First at 14 minutes and 32.5 seconds.
Next at 22 minutes and 17.8 seconds.
And the third at 80 minutes and 28.3 seconds. Of course the decimal places are for
exaggeration and there would be some minor error range that you will have to
pardon me for.
I am of course
talking about nothing else but the dialogue of the year. Hell it can stake its claim for dialogue of
the damn decade!!! And a lot of it has to do with the person delivering the
dialogue. Generations to come will be scarred
with what happens in these 3 moments in time when you watch Heropanti.
“Kya Karoon? Sabko
aati nahin. Meri jaati nahin”!!!! If
this was Chennai and Thalaivar had delivered this dialogue, and if fortunately
you were watching that movie from the first 4-5 rows then you would have been
richer by a few thousand bucks in change by the end of the movie.
For now, you
have to make do with the six-pack (or maybe 8 pack because I lost count) form
of a chocolate boy looking hero called Jai Hemant aka Tiger Shroff. I would have used the words unfortunately or
regrettably but I would be very unfair.
Tiger Shroff isn’t all that bad.
He would have been more suited to carry off, “Rahul… naam toh suna hoga”
type dialogues but a high impact dialogue like this? Nah!!!
Also, to be
fair, Tiger Shroff is the best thing that has happened to Bollywood action
after Vidyut Jammwal (who is undeniably the best as on date). There is a fight
scene right about 15 minutes into the movie that is a sight for sore eyes. Shroff (and I am told not his body double) is
fantastic when he is throwing his punches.
Unfortunately
for him, director Sabbir Khan chooses to make Heropanti into a soppy
melodramatic love story. Cut to a movie
with Jammwal called Commando – it suffered from a similar fate because of the necessary
but a tad too much of romance (read louv).

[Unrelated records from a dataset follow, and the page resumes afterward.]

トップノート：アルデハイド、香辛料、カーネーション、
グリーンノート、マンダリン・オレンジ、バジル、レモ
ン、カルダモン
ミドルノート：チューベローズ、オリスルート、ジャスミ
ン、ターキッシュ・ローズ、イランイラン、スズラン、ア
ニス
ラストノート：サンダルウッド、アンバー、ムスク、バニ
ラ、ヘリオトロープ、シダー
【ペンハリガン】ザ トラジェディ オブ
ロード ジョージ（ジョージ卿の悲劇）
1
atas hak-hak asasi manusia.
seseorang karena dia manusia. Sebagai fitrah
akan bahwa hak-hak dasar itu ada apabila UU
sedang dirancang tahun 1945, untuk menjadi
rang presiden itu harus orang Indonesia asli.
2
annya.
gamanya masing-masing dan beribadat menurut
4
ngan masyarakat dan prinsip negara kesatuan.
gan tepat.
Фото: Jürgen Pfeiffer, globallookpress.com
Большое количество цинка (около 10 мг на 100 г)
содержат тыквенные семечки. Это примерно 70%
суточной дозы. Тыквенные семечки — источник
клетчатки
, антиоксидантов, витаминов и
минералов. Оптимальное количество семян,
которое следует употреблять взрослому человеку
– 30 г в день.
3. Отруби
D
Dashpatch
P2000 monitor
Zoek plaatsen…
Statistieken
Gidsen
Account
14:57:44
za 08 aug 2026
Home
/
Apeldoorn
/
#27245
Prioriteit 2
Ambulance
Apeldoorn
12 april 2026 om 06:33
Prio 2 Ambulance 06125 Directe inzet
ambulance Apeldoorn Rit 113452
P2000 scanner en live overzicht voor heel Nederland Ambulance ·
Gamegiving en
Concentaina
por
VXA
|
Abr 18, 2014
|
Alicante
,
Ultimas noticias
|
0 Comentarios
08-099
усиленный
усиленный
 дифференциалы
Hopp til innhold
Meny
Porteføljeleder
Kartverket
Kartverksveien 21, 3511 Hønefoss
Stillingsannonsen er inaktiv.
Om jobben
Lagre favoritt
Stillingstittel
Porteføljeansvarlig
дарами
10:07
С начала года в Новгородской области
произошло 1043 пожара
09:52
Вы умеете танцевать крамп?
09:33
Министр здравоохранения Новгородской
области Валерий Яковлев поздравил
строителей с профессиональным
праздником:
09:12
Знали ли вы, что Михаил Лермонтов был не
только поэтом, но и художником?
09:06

Heropanti takes the louv angle in commando and multiplies it by
infinite.
This should have
been a movie where Shroff should have been given a minimum of 6 fight sequences
against the 2 full fights and 2 excuses for fight sequences. It should have been a non-stop action flick
directed by someone like Rohit Shetty who would have launched Shroff and his
skill sets like a rocket to Jupiter.
Instead we have
to sustain family melodrama set to a Haryanvi Jat background. It takes all of your courage and will power
to sit through the parts where Sabbir Khan shoves down ladle after ladle of
melodrama. Daughters eloping on their
wedding day, fathers promising to honour kill, uncles chasing you through the
city flashing their guns and of course a whole bunch of hot blooded Jats who
have to scream without reason.
If not for the
gorgeous Kriti Sanon, sitting through the 2.5 hours of melodrama would have
been too much for an already disappointing Friday (I had watched Kochadaiiyaan before
this). Sanon cannot act too well but at she
isn’t a disaster either. There is
hope. I would say the same about
Shroff. But the movie? Avoidable. 2 on 10.